ENTRIES PROVIDED:
┌──
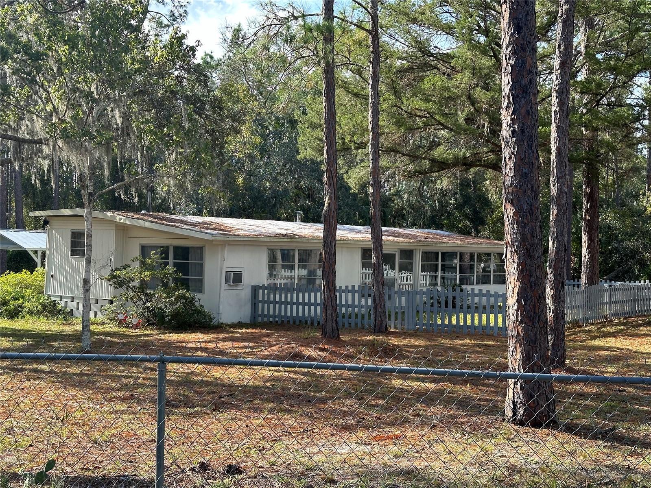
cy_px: 244
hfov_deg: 39.7
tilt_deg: +0.0
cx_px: 326
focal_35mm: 48
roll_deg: -1.5
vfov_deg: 30.3
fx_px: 903
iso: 64
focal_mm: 6.86
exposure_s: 1/843
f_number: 1.78
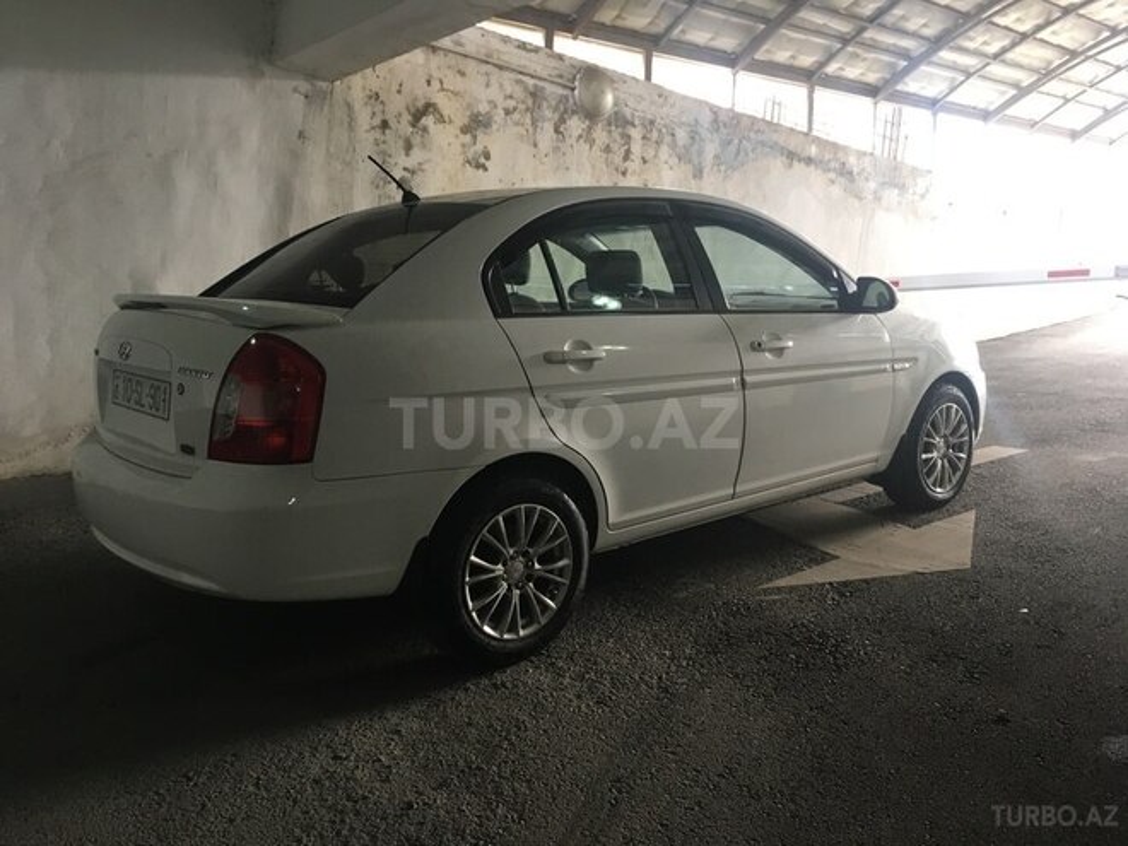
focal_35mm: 29
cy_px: 423
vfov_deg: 48.2
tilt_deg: -2.1
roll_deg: -3.5
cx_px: 564
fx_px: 945
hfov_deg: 61.7
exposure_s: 1/33
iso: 125
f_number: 2.2
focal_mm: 4.15
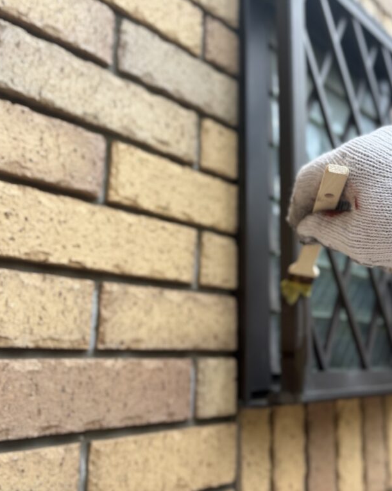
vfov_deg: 52.8
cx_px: 280
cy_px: 245
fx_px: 493
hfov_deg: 42.4
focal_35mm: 34
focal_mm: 5.96
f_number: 1.6
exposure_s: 1/618
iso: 50
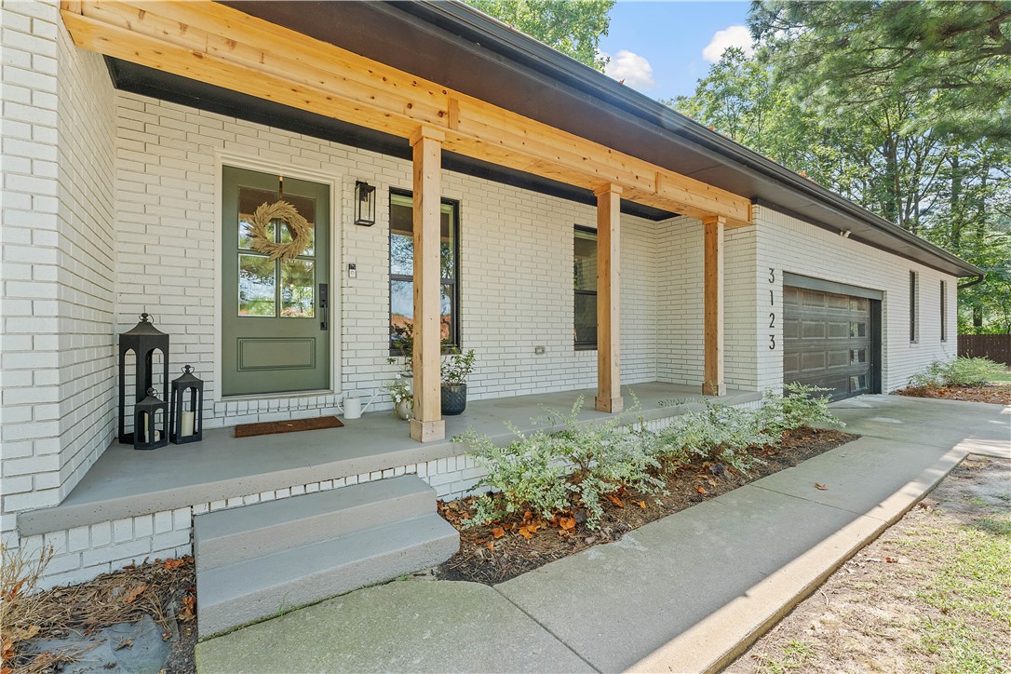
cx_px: 506
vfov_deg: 76.2
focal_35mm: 15
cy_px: 337
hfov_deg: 99.3
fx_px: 430
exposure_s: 1/100
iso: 800
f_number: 11
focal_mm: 15.3
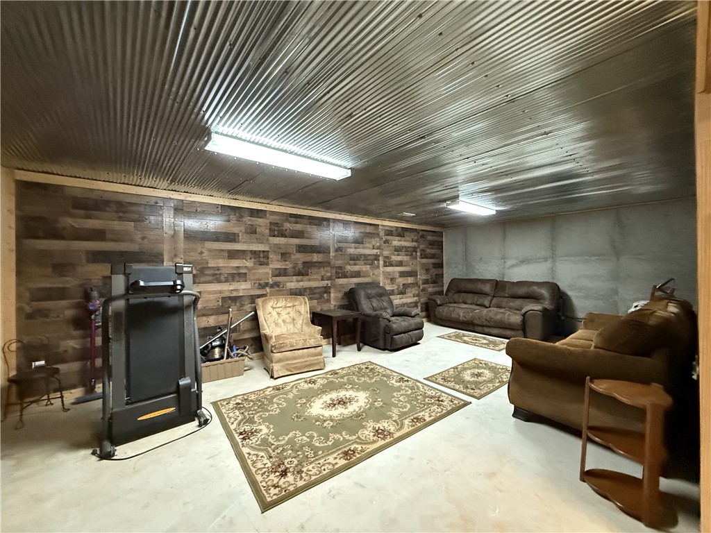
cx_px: 356
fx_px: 288
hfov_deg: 102.1
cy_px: 266
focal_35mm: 14
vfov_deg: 85.7
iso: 1000
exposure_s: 1/60
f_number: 2.2
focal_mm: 2.22
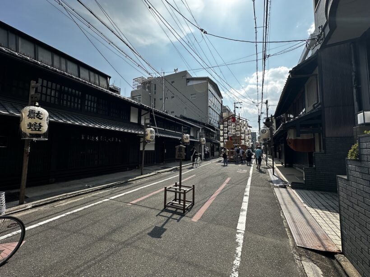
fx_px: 150
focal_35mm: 14
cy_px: 138
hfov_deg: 102.1
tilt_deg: +4.7
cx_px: 185
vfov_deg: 85.7
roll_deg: -0.5
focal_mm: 2.22
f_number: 2.2
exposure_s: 1/1453
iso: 50
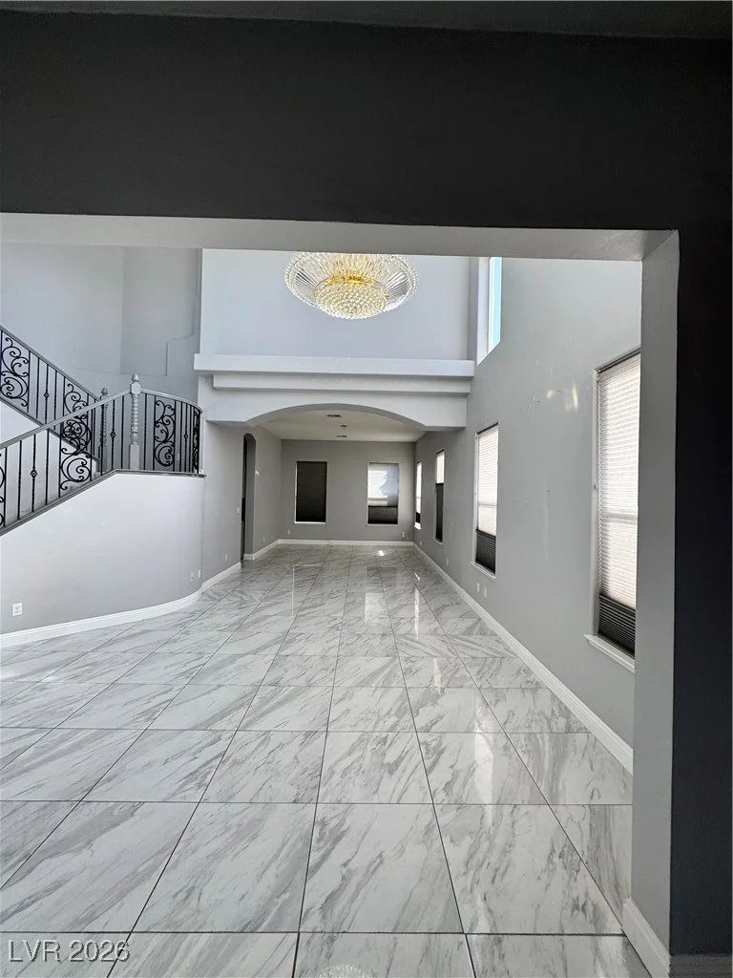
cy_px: 489
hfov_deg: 85.7
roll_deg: -2.3
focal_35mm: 14
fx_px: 395
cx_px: 366
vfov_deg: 102.1
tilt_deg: +0.5
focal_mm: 2.22
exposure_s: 1/136
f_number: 2.2
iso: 40
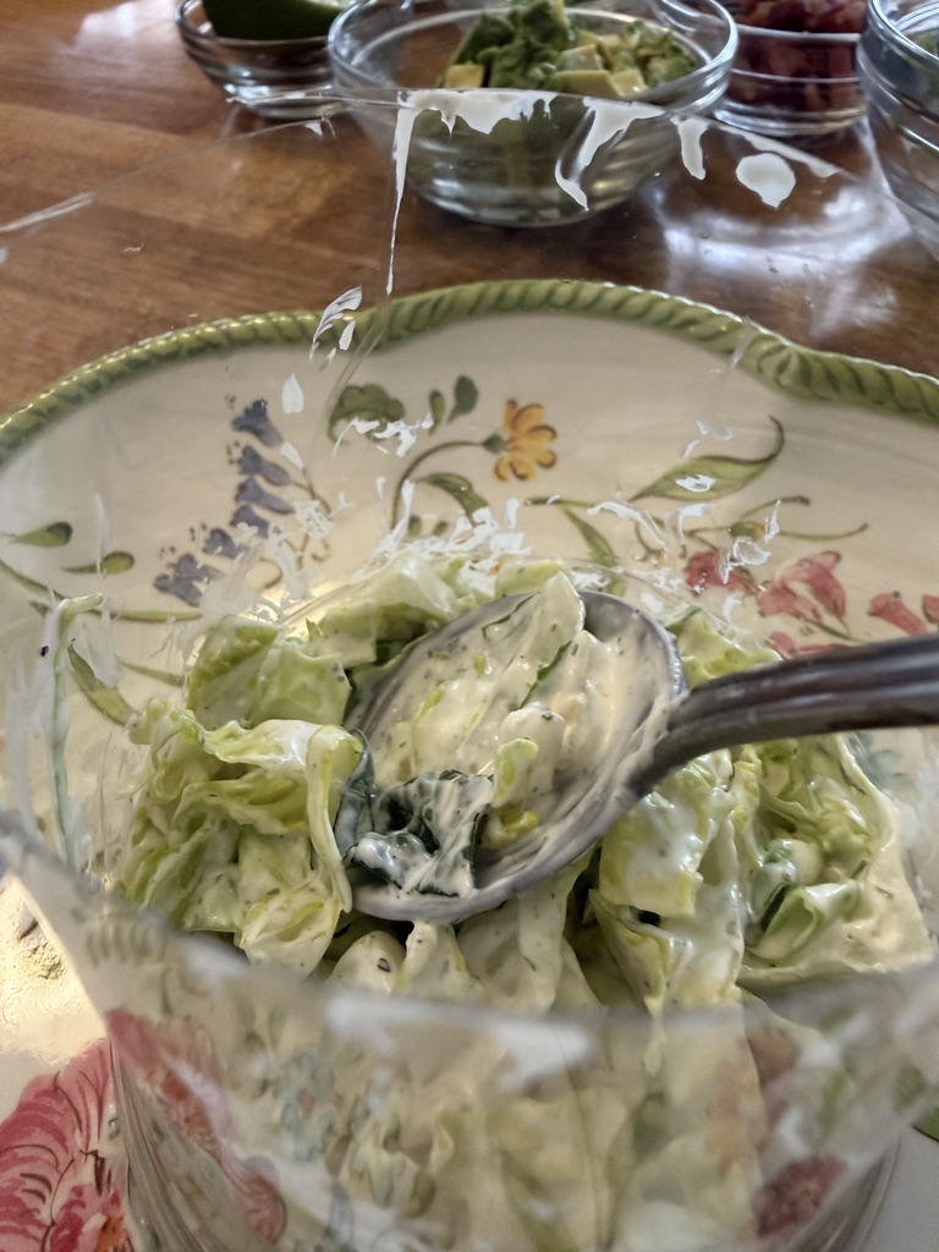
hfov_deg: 56.8
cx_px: 470
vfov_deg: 71.6
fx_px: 868
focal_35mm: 24
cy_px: 626
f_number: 2.2
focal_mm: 2.22
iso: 320
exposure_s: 1/60
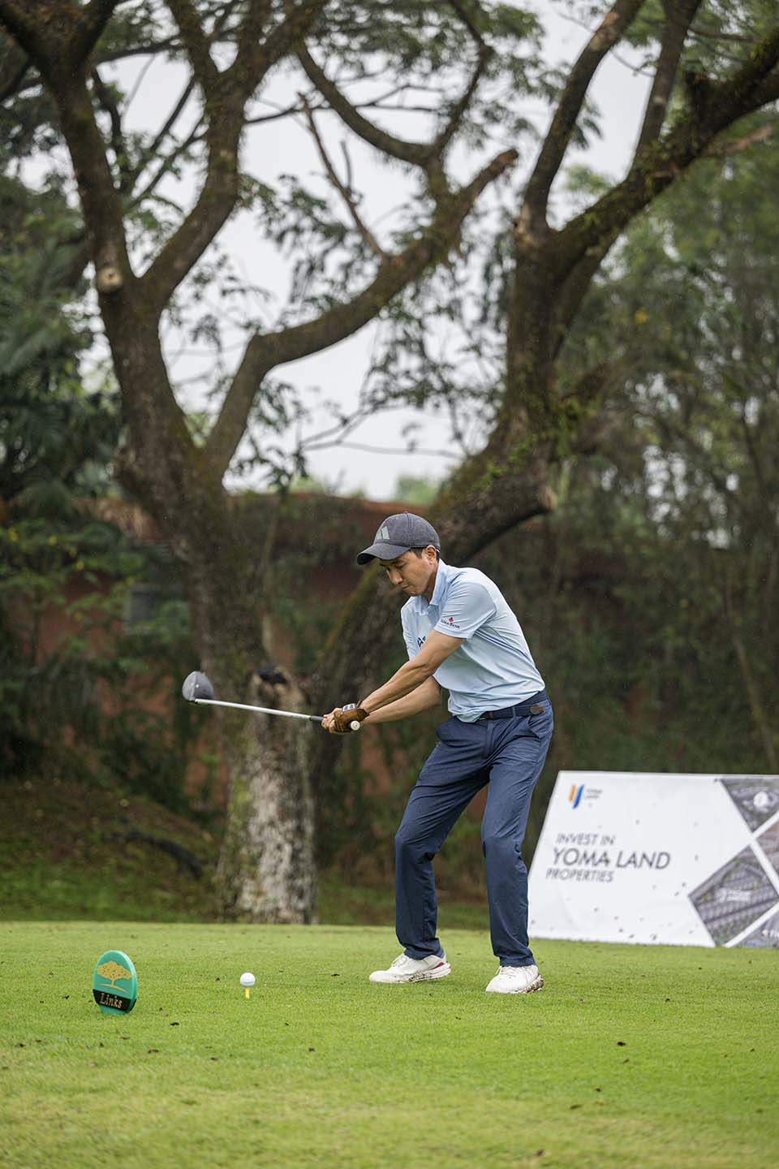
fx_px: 3408
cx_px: 390
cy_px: 584
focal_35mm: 105
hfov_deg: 13.0
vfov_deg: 19.5
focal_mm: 105
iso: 900
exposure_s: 1/3200
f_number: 2.8
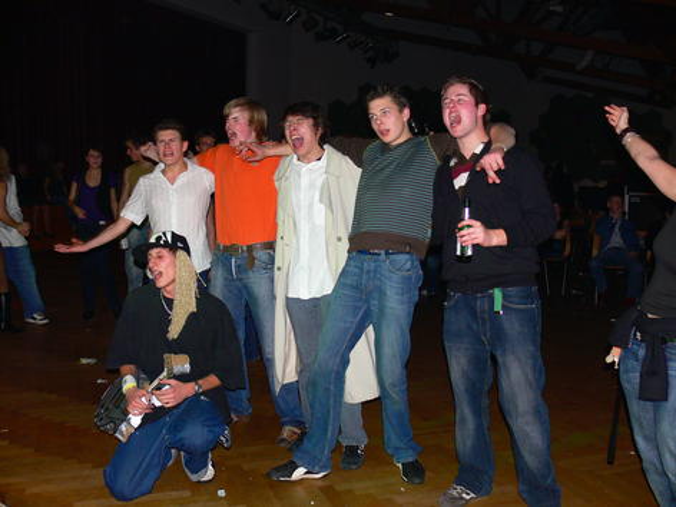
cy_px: 254
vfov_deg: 40.7
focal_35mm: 35
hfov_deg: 52.6
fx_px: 683
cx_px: 338
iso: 100
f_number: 2.8
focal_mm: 7.4
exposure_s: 1/30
└──
EXERCISE DETAILS:
Please transcribe exactly the part of the records that opens with the line containing "f_number: 1.6" and closes with the line containing "vfov_deg: 40.7", both ends included, and leave out the pictures.

ANSWER BELOW:
f_number: 1.6
exposure_s: 1/618
iso: 50
cx_px: 506
vfov_deg: 76.2
focal_35mm: 15
cy_px: 337
hfov_deg: 99.3
fx_px: 430
exposure_s: 1/100
iso: 800
f_number: 11
focal_mm: 15.3
cx_px: 356
fx_px: 288
hfov_deg: 102.1
cy_px: 266
focal_35mm: 14
vfov_deg: 85.7
iso: 1000
exposure_s: 1/60
f_number: 2.2
focal_mm: 2.22
fx_px: 150
focal_35mm: 14
cy_px: 138
hfov_deg: 102.1
tilt_deg: +4.7
cx_px: 185
vfov_deg: 85.7
roll_deg: -0.5
focal_mm: 2.22
f_number: 2.2
exposure_s: 1/1453
iso: 50
cy_px: 489
hfov_deg: 85.7
roll_deg: -2.3
focal_35mm: 14
fx_px: 395
cx_px: 366
vfov_deg: 102.1
tilt_deg: +0.5
focal_mm: 2.22
exposure_s: 1/136
f_number: 2.2
iso: 40
hfov_deg: 56.8
cx_px: 470
vfov_deg: 71.6
fx_px: 868
focal_35mm: 24
cy_px: 626
f_number: 2.2
focal_mm: 2.22
iso: 320
exposure_s: 1/60
fx_px: 3408
cx_px: 390
cy_px: 584
focal_35mm: 105
hfov_deg: 13.0
vfov_deg: 19.5
focal_mm: 105
iso: 900
exposure_s: 1/3200
f_number: 2.8
cy_px: 254
vfov_deg: 40.7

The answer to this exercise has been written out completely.